▸ PROVIDED ENTRIES:
▬▬▬▬▬▬
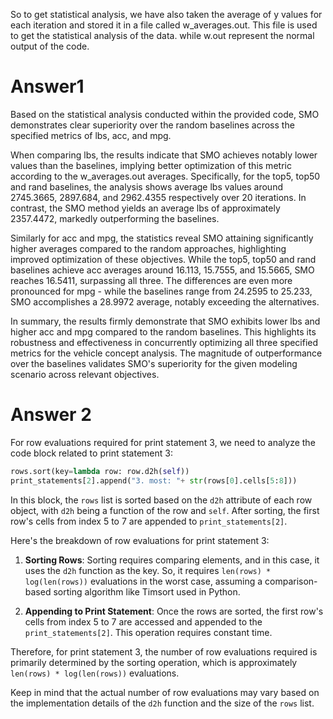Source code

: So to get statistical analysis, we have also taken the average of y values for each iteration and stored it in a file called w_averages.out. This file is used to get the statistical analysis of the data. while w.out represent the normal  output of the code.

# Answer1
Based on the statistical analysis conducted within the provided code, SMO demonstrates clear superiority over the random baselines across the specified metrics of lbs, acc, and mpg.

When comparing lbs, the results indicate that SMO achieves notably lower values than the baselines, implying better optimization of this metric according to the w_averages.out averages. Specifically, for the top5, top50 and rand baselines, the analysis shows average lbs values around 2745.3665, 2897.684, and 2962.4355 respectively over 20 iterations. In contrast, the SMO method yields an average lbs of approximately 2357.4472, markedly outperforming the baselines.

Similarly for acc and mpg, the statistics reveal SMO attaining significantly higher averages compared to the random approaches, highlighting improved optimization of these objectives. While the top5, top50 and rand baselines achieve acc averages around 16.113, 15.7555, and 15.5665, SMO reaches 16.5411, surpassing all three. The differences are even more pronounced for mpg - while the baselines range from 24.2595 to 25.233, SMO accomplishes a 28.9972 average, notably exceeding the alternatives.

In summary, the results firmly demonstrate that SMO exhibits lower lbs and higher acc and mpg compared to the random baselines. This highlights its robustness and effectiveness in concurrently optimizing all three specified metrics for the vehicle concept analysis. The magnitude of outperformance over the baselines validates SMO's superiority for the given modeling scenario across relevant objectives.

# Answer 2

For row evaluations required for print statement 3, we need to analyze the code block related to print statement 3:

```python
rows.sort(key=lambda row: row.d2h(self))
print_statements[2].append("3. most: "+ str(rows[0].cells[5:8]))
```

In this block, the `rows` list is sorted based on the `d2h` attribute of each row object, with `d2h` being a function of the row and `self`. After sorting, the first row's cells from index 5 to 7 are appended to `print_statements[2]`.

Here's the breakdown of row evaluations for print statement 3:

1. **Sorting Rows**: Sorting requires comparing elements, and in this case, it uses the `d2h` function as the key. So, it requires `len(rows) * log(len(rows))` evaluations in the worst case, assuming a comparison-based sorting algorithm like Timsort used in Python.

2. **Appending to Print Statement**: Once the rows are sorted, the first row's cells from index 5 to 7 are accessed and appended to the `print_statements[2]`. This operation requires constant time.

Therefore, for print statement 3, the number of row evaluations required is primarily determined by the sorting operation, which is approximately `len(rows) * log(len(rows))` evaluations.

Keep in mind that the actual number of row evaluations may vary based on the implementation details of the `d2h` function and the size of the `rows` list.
▬▬▬▬▬▬
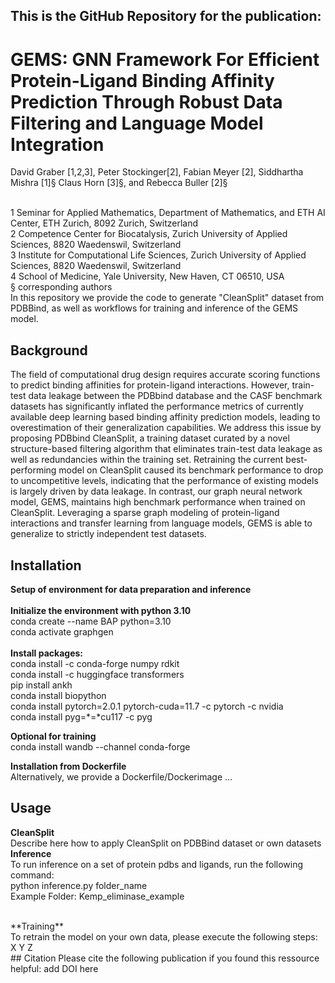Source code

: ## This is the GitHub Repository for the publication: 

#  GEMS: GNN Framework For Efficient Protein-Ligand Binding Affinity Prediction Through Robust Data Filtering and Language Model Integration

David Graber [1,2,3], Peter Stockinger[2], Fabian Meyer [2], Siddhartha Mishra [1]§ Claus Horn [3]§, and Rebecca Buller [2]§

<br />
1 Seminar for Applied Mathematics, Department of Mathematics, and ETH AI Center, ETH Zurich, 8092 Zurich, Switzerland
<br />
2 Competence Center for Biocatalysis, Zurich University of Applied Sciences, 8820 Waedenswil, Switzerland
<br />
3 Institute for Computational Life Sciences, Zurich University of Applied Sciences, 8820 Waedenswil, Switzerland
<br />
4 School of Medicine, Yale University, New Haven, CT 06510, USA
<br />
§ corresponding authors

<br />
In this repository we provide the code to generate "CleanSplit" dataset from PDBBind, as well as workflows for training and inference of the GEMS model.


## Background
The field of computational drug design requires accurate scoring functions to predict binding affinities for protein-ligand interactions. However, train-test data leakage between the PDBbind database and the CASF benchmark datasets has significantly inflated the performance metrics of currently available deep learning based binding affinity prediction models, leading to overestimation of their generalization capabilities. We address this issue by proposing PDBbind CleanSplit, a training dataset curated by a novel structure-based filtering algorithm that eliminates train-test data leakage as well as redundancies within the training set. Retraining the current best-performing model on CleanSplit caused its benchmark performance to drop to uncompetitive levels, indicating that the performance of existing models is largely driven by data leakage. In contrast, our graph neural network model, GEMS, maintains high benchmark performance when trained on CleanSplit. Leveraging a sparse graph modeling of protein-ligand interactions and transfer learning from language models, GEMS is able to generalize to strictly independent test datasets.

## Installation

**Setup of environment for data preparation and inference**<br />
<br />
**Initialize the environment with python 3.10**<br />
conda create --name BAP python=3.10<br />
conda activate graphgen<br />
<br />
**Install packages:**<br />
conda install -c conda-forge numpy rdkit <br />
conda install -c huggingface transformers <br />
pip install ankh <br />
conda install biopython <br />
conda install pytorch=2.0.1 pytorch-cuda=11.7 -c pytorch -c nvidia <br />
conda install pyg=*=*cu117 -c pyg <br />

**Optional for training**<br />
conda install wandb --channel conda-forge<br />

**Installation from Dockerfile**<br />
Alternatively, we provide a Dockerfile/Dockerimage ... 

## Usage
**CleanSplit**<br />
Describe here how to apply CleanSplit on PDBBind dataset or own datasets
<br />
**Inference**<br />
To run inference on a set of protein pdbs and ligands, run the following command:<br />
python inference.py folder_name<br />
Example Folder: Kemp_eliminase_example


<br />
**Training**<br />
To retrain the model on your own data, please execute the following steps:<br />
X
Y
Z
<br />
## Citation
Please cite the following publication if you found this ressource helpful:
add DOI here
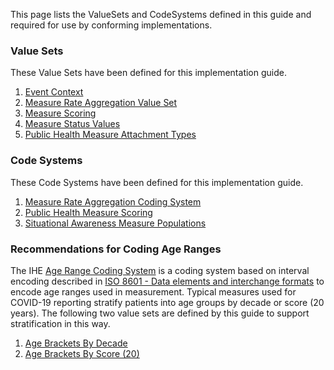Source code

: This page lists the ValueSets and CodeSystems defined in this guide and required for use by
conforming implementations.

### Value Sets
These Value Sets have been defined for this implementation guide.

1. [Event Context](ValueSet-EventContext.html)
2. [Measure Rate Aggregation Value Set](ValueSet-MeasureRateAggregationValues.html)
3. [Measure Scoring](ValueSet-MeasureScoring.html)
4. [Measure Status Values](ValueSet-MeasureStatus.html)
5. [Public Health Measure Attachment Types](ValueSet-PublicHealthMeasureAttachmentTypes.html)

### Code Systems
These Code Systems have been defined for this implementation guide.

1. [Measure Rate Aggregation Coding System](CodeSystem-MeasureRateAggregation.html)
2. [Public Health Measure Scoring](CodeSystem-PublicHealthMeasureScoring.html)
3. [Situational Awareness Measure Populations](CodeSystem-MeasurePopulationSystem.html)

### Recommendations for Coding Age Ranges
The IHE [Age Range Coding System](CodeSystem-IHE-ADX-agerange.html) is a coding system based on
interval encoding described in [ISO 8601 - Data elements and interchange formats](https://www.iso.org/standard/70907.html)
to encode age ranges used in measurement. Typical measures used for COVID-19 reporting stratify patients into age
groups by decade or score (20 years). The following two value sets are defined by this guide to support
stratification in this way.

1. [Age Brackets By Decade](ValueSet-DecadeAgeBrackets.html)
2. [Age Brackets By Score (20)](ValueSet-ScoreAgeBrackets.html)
▬▬▬▬▬▬
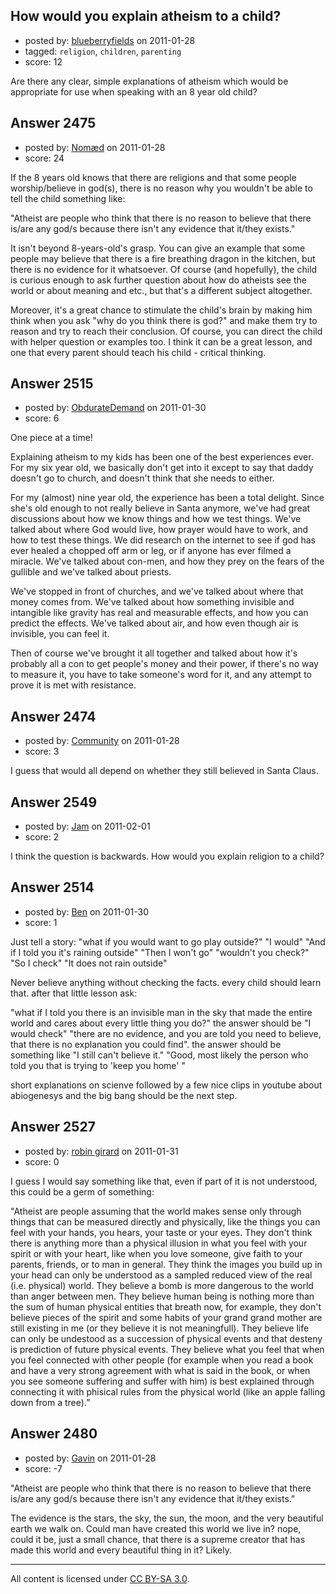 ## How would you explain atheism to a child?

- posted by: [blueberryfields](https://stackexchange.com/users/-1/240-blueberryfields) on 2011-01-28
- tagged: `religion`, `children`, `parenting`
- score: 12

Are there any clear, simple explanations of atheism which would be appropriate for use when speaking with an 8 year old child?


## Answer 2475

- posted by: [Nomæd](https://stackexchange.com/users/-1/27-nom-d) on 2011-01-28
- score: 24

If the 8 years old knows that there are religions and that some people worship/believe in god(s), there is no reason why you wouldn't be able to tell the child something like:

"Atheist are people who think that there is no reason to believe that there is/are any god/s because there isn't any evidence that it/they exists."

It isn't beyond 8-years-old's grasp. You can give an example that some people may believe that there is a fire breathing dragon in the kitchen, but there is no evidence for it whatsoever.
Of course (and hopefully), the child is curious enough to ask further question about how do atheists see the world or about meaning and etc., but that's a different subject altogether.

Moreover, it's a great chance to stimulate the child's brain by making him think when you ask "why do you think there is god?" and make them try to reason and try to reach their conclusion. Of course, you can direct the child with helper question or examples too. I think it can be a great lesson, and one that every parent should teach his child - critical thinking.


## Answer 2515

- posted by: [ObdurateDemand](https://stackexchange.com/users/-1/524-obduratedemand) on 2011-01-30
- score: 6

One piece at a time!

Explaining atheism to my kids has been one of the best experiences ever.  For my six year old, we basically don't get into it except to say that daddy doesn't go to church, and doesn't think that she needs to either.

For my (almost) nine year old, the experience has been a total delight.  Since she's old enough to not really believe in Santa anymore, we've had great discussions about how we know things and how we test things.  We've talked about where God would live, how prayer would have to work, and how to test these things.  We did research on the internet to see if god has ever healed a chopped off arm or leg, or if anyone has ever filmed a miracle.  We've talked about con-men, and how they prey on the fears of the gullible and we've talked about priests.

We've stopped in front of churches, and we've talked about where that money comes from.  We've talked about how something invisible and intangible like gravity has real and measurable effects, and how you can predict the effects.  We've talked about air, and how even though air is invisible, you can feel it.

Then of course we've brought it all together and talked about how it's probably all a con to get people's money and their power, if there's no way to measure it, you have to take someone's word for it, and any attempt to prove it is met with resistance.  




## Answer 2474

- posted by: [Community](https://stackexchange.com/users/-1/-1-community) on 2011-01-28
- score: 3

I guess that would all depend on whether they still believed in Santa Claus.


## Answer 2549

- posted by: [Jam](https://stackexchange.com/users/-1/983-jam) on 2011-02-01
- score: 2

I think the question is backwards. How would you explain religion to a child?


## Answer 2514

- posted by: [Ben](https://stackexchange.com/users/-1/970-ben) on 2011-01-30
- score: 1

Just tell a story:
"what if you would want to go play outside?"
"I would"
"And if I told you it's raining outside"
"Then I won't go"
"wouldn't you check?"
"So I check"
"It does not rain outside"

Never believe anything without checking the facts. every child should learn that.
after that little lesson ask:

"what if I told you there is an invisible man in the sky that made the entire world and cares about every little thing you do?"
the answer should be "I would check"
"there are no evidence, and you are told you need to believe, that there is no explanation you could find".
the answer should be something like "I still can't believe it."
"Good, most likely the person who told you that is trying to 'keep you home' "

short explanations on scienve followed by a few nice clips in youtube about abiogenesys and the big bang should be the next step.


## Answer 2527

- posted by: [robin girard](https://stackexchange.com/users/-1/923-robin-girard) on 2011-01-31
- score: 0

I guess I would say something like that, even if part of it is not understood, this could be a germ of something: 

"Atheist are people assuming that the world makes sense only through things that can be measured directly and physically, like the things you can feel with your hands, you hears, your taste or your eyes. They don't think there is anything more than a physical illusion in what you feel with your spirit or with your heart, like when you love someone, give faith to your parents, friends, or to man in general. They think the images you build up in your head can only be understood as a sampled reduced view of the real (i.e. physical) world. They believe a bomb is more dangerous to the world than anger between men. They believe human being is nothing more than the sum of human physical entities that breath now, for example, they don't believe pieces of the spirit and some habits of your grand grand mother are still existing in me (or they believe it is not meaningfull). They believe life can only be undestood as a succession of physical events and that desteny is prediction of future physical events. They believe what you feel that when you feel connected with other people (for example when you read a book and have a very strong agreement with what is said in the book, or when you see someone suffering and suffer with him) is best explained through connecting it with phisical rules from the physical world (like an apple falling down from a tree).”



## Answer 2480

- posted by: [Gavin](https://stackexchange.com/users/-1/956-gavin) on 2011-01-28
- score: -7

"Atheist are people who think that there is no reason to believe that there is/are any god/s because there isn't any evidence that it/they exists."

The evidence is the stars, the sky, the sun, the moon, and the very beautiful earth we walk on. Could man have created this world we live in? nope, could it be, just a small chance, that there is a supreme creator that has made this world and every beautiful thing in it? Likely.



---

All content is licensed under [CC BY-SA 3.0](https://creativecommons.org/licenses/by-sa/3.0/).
▬▬▬▬▬▬
▸ WORK INSTRUCTION: Within the material above, how many lines include the string "comparing"? Give only the number.

▸ EXERCISE RESULT: 2